Soy impaciente hasta
para esperar que se caliente la leche. Lo que me gusta de la literatura es la
capacidad para mostrar la filosofía en lo cotidiano; cómo puede abrirte en
canal, como me sucedió un verano que leí Madame
Bovary de Gustave Flaubert, y después El
extranjero de Albert Camus. Bomba.
Me gustan los
escritores que me hacen pensar y, por tanto, que me inducen al cambio. Me gustan
aquellos que son capaces de hacer filosofía a través de sus propias vidas –espectacular
Anaïs Nin, el siempre eterno Charles Bukowski–. Me gusta la autobiografía y me
gustan aquellos que utilizan un pretexto, un escenario, como puerta de salida,
como la magia de Kundera. Sólo leo historias
cuando estoy agotada intelectualmente, pero en esos casos prefiero no leer
nada; leo pocas historias pues. Hay temporadas
en las que apenas leo, pero me sigue apasionando la literatura del mismo modo,
simplemente no es el momento. No es lo único que me gusta hacer, evidentemente.
Aborrezco las
personalidades que tan sólo saben hablar de escritores, que no hablan sino
citan constantemente. Eso no es arte, es pura repetición. Me aburren
profundamente los chistes sobre libros, sobre las peculiaridades del lector,
incluso del escritor. Siempre con el molde, ese molde que acaba partiéndose en
dos. Cabes o no cabes.
La competición me
agota, por lo que en muchos ámbitos soy mediocre, o al menos así estoy considerada.

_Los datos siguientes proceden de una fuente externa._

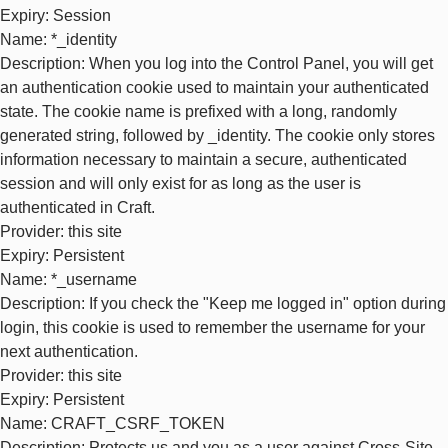
Expiry
: Session
Name
: *_identity
Description
: When you log into the Control Panel, you will get
an authentication cookie used to maintain your authenticated
state. The cookie name is prefixed with a long, randomly
generated string, followed by _identity. The cookie only stores
information necessary to maintain a secure, authenticated
session and will only exist for as long as the user is
authenticated in Craft.
Provider
: this site
Expiry
: Persistent
Name
: *_username
Description
: If you check the "Keep me logged in" option during
login, this cookie is used to remember the username for your
next authentication.
Provider
: this site
Expiry
: Persistent
Name
: CRAFT_CSRF_TOKEN
Description
: Protects us and you as a user against Cross-Site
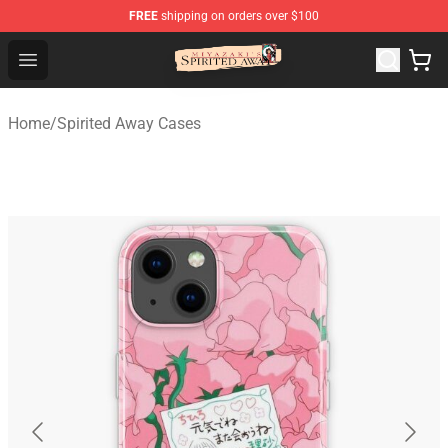
FREE
shipping on orders over $100
Spirited Away Store - Official Spirited Away Merchandis
Open menu
Home
/
Spirited Away Cases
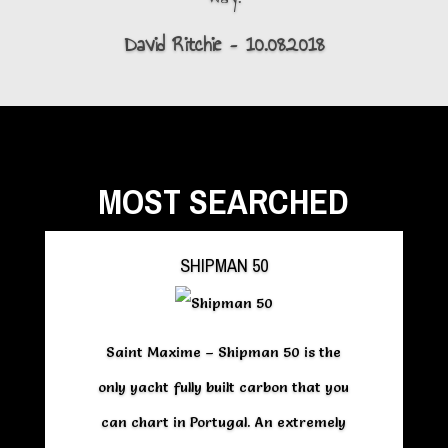
David Ritchie – 10.08.2018
MOST SEARCHED
SHIPMAN 50
Saint Maxime – Shipman 50 is the
only yacht fully built carbon that you
can chart in Portugal. An extremely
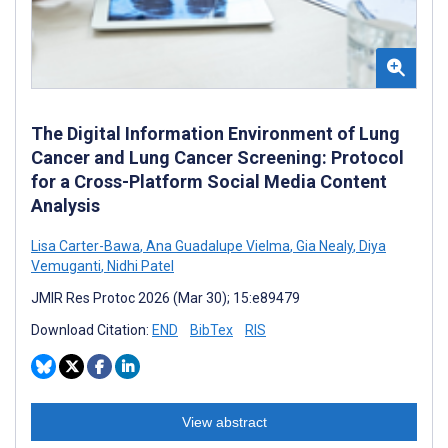
The Digital Information Environment of Lung
Cancer and Lung Cancer Screening: Protocol
for a Cross-Platform Social Media Content
Analysis
Lisa Carter-Bawa
,
Ana Guadalupe Vielma
,
Gia Nealy
,
Diya
Vemuganti
,
Nidhi Patel
JMIR Res Protoc 2026 (Mar 30); 15:e89479
Download Citation:
END
BibTex
RIS
View abstract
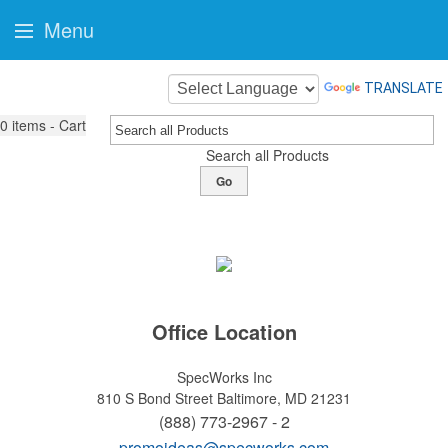
Menu
TRANSLATE
0
items - Cart
Search all Products
Go
Office Location
SpecWorks Inc
810 S Bond Street
Baltimore, MD 21231
(888) 773-2967 - 2
promoideas@specworks.com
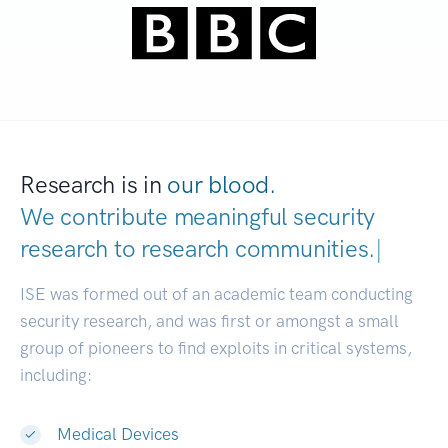
Research is in
our blood.
We contribute meaningful security
research to
research communities.
|
ISE was formed out of an academic team conducting
security research, and was first or amongst a small
group of pioneers to find exploits in critical systems,
including:
Medical Devices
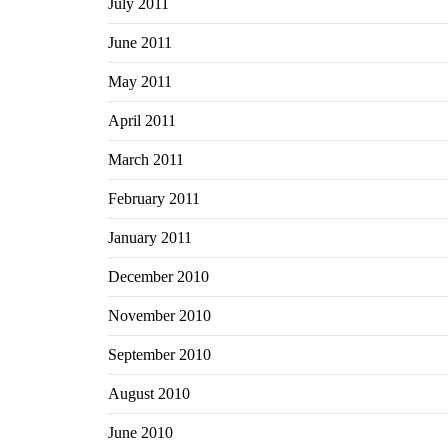
July 2011
June 2011
May 2011
April 2011
March 2011
February 2011
January 2011
December 2010
November 2010
September 2010
August 2010
June 2010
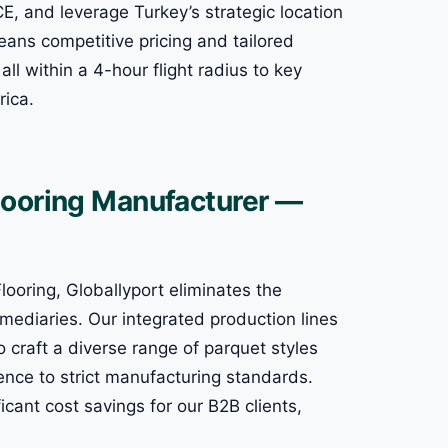
CE, and leverage Turkey’s strategic location
means competitive pricing and tailored
all within a 4-hour flight radius to key
rica.
looring Manufacturer —
ooring, Globallyport eliminates the
mediaries. Our integrated production lines
craft a diverse range of parquet styles
ence to strict manufacturing standards.
icant cost savings for our B2B clients,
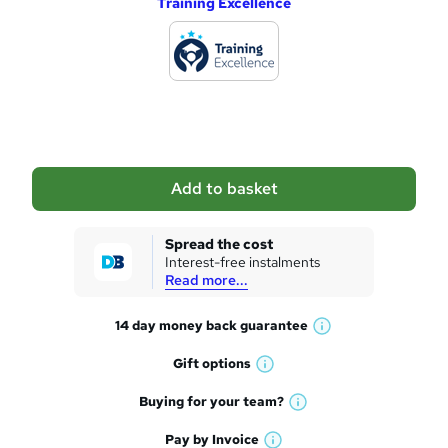
Training Excellence
d
d
t
o
b
a
Add to basket
s
k
Spread the cost
Interest-free instalments
e
Read more...
t
14 day money back
guarantee
o
W
h
r
Gift
options
W
a
e
h
t
Buying for your
team?
W
a
'
n
h
t
Pay by
Invoice
s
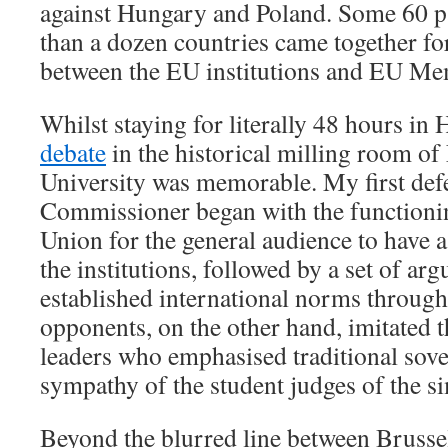
against Hungary and Poland. Some 60 p
than a dozen countries came together fo
between the EU institutions and EU Me
Whilst staying for literally 48 hours in
debate
in the historical milling room o
University was memorable. My first def
Commissioner began with the functioni
Union for the general audience to have a
the institutions, followed by a set of ar
established international norms throug
opponents, on the other hand, imitated t
leaders who emphasised traditional sov
sympathy of the student judges of the s
Beyond the blurred line between Brusse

Es maravilloso. Cuanta más presión consigues evadir y más frustras las
expectativas que otros han puesto sobre ti más libre eres. No se trata de
egoísmo, sino de ‘moldear’ tus propias expectativas aplicadas única y
exclusivamente a ti mismo. He llorado un sinfín de veces al escuchar de boca
ajena que no soy buena, permitiendo que eso me haga perder la confianza en mí
misma. Año tras año, tras año, tras año, he aceptado todas las críticas –u opiniones–
y me las he creído. He aceptado que no soy especial y que no iba a tener una
vida puramente propia, sino que tenía que dejarme llevar. Y así fue, hasta que
perdí el color en el rostro, tenía ojeras cual panda, la vida ya no me servía y
estaba cada vez más delgada, marchitándome.